UK turns in strong pre-Brexit vote growth

Posted on July 27, 2016


Britain’s economy expanded at a good pace in the three months leading up to the EU referendum.

While many surveys reported falling confidence in the run-up to the vote on June 23, official data show the economy grew by 0.6 per cent in the second quarter of the year, compared with 0.4 per cent in the first quarter.

    This was a bit stronger than the 0.5 per cent figure expected by economists.

    Chancellor Philip Hammond said that the Q2 growth figure showed the “fundamentals of the British economy are strong”, adding, “we enter our negotiations to leave the EU from a position of economic strength”.

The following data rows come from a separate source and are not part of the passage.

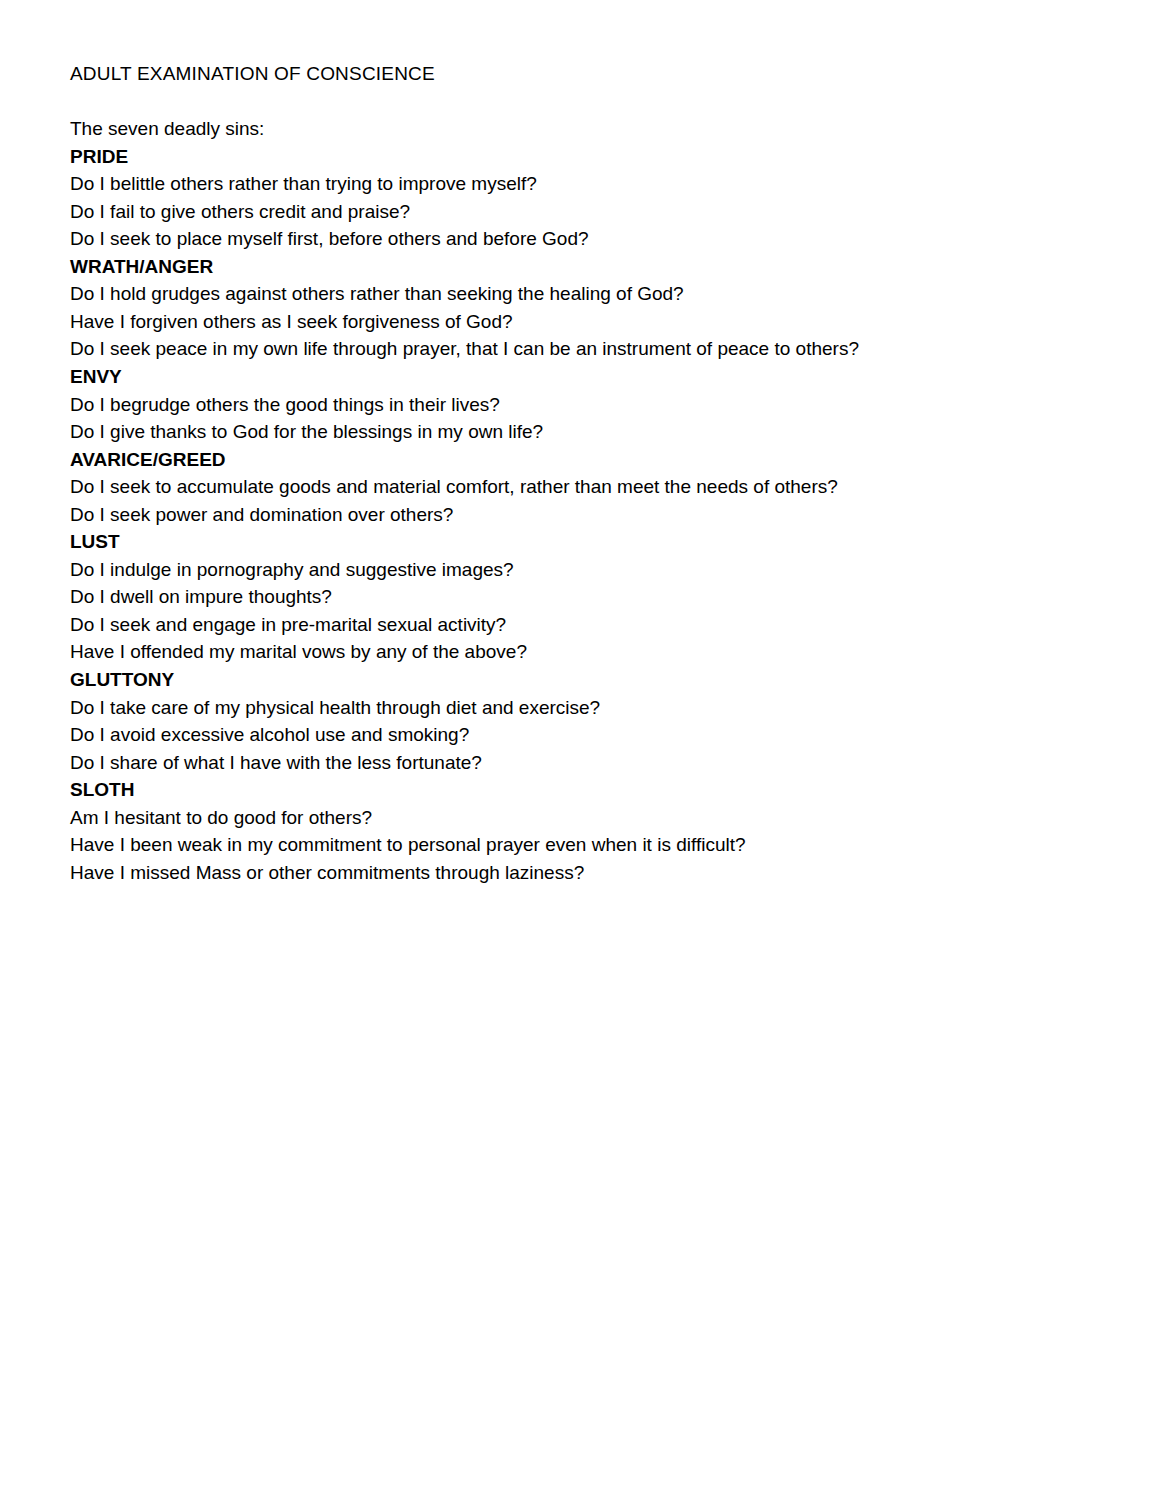ADULT EXAMINATION OF CONSCIENCE
The seven deadly sins:
PRIDE
Do I belittle others rather than trying to improve myself?
Do I fail to give others credit and praise?
Do I seek to place myself first, before others and before God?
WRATH/ANGER
Do I hold grudges against others rather than seeking the healing of God?
Have I forgiven others as I seek forgiveness of God?
Do I seek peace in my own life through prayer, that I can be an instrument of peace to others?
ENVY
Do I begrudge others the good things in their lives?
Do I give thanks to God for the blessings in my own life?
AVARICE/GREED
Do I seek to accumulate goods and material comfort, rather than meet the needs of others?
Do I seek power and domination over others?
LUST
Do I indulge in pornography and suggestive images?
Do I dwell on impure thoughts?
Do I seek and engage in pre-marital sexual activity?
Have I offended my marital vows by any of the above?
GLUTTONY
Do I take care of my physical health through diet and exercise?
Do I avoid excessive alcohol use and smoking?
Do I share of what I have with the less fortunate?
SLOTH
Am I hesitant to do good for others?
Have I been weak in my commitment to personal prayer even when it is difficult?
Have I missed Mass or other commitments through laziness?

    Growth was led by a strong performance from the service sector, which expanded by 0.5 per cent, and a rebound in industrial production which grew by 2.1 per cent. The construction industry contracted by 0.4 per cent.

    Joe Grice, chief economist of the Office for National Statistics, said that “any uncertainties in the run-up to the referendum seem to have had a limited effect”.

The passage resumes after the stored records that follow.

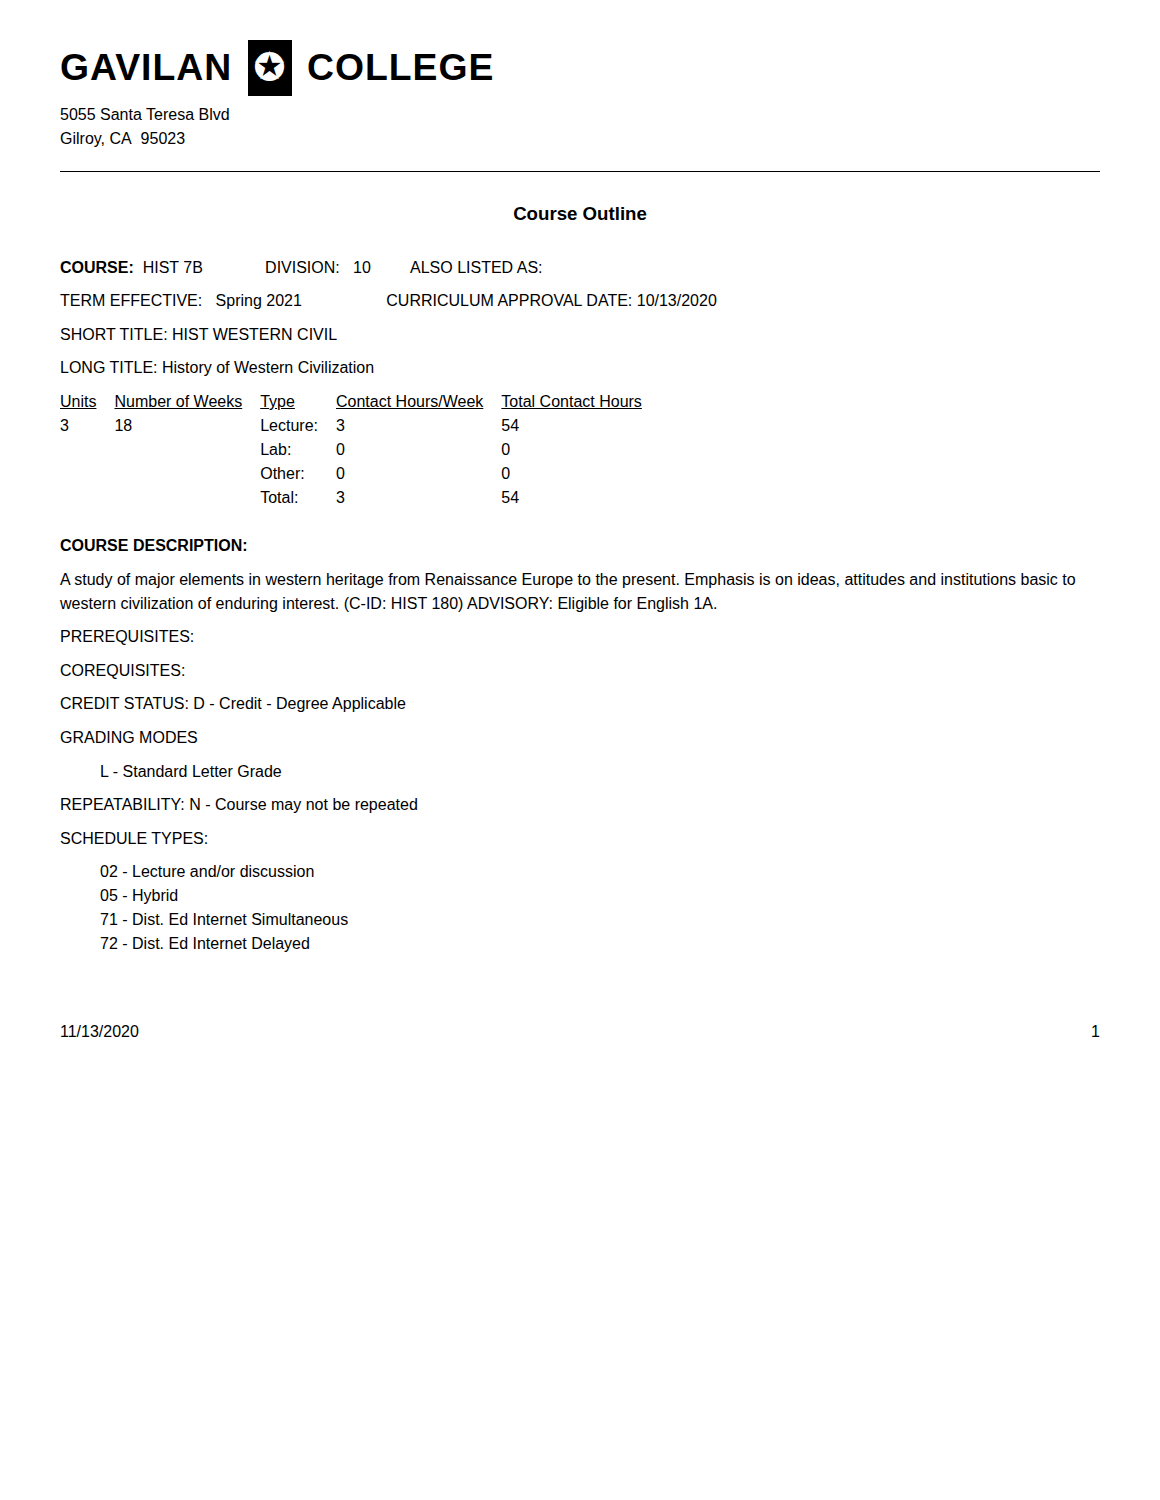GAVILAN ✪ COLLEGE
5055 Santa Teresa Blvd
Gilroy, CA 95023
Course Outline
COURSE: HIST 7B DIVISION: 10 ALSO LISTED AS:
TERM EFFECTIVE: Spring 2021 CURRICULUM APPROVAL DATE: 10/13/2020
SHORT TITLE: HIST WESTERN CIVIL
LONG TITLE: History of Western Civilization
| Units | Number of Weeks | Type | Contact Hours/Week | Total Contact Hours |
| --- | --- | --- | --- | --- |
| 3 | 18 | Lecture: | 3 | 54 |
| | | Lab: | 0 | 0 |
| | | Other: | 0 | 0 |
| | | Total: | 3 | 54 |
COURSE DESCRIPTION:
A study of major elements in western heritage from Renaissance Europe to the present. Emphasis is on ideas, attitudes and institutions basic to western civilization of enduring interest. (C-ID: HIST 180) ADVISORY: Eligible for English 1A.
PREREQUISITES:
COREQUISITES:
CREDIT STATUS: D - Credit - Degree Applicable
GRADING MODES
L - Standard Letter Grade
REPEATABILITY: N - Course may not be repeated
SCHEDULE TYPES:
02 - Lecture and/or discussion
05 - Hybrid
71 - Dist. Ed Internet Simultaneous
72 - Dist. Ed Internet Delayed
11/13/2020 1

    The ONS said that monthly data showed strong growth in April, with flatter performances in May and June.

    At this stage, the ONS only has hard data for about 35 per cent of the June GDP estimate and relies on economic models to fill the gaps.

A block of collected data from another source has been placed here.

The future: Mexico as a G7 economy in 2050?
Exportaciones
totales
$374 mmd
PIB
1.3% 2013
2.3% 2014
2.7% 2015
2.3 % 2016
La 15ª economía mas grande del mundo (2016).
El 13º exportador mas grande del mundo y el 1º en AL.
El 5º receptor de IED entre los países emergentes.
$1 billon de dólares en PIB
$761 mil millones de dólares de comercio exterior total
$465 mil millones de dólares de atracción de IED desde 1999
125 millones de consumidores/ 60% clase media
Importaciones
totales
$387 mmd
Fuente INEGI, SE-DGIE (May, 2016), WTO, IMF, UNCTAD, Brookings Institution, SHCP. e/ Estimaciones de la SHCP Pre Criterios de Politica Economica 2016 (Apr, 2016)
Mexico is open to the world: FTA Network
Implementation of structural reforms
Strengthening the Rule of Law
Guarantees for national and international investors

    But the lack of a significant drop-off in June will allay some of the concerns of economists who had feared the UK was already slowing sharply before the shock of the vote to leave.

    “We can only hope that the fear of post-vote jitters has also been overblown,” Alan Clarke, economist at Scotiabank, said.

    Data for the period after the vote are still very limited, but Martin Weale, one of the Bank of England’s rate-setting committee, told the Financial Times this week that the exceptionally weak post-vote purchasing manager survey data meant that he now favoured an immediate stimulus for the economy.